Ia menyebut yang disampaikannya itu sesuai dengan hasil uji materi atau judicial review yang diajukannya. "(Ini, red) bukan perspektif Pak Gufron," tegasnya.

Meski begitu, Ghufron tidak menyalahkan panitia seleksi (pansel) capim dan dewan pengawas KPK bentukan Presiden Joko Widodo (Jokowi) yang belakangan jadi polemik. Katanya, sudah tepat proses itu dilaksanakan sebelum eks Gubernur DKI Jakarta tersebut lengser.

"Saya tidak mengatakan idealnya, artinya saya menyampaikan Pak Jokowi pada saat itu mengusulkan dan berproses karena memang ditentukan enam bulan sebelumnya harus sudah diproses panselnya," ungkapnya.

Diberitakan sebelumnya, sejumlah pihak minta Presiden Prabowo Subianto mengocok ulang nama calon pimpinan dan dewan pengawas KPK. Sebab, Presiden Joko Widodo (Jokowi) dianggap tak memiliki hak untuk menyerahkan ke DPR.

Adapun salah satu yang menolak adalah Koordinator Masyarakat Antikorupsi Indonesia (MAKI) Boyamin Saiman yang sudah bersurat kepada Presiden Prabowo.
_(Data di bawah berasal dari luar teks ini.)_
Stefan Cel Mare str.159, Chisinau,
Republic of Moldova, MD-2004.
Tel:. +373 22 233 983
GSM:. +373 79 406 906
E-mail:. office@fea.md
Dia mendesak rekomendasi Jokowi untuk ditarik.

“Hanya Bapak Prabowo yang berwenang membentuk Pansel KPK dan abaikan hasil yang dibentuk Jokowi," kata Boyamin kepada wartawan, Selasa, 22 Oktober.

Boyamin menyinggung putusan Mahkamah Konstitusi (MK) Nomor: 112/PUU-XX/2022 halaman 117 alinea terakhir dan 118 alinea pertama. Berikut rinciannya:

“Bahwa masa jabatan pimpinan KPK yang diberikan oleh Pasal 34 UU 30/2002 selama empat tahun dan dapat dipilih kembali untuk satu kali masa jabatan telah ternyata menyebabkan dalam satu kali periode masa jabatan Presiden dan DPR yaitu selama lima tahun in casu periode 2019-2024 dapat melakukan penilaian terhadap lembaga KPK sebanyak dua kali yaitu dalam hal melakukan seleksi atau rekrutmen pimpinan KPK.”

“Dalam hal ini, secara kelembagaan, KPK diperlakukan berbeda dengan lembaga negara penunjang lainnya namun tergolong ke dalam lembaga constitutional importance yang sama-sama bersifat independen dan dibentuk berdasarkan Undang-undang karena terhadap lembaga constitutional importance yang bersifat independen tersebut yang memiliki masa jabatan pimpinannya selama lima tahun dinilai sebanyak satu kali selama satu periode masa jabatan Presiden dan DPR.”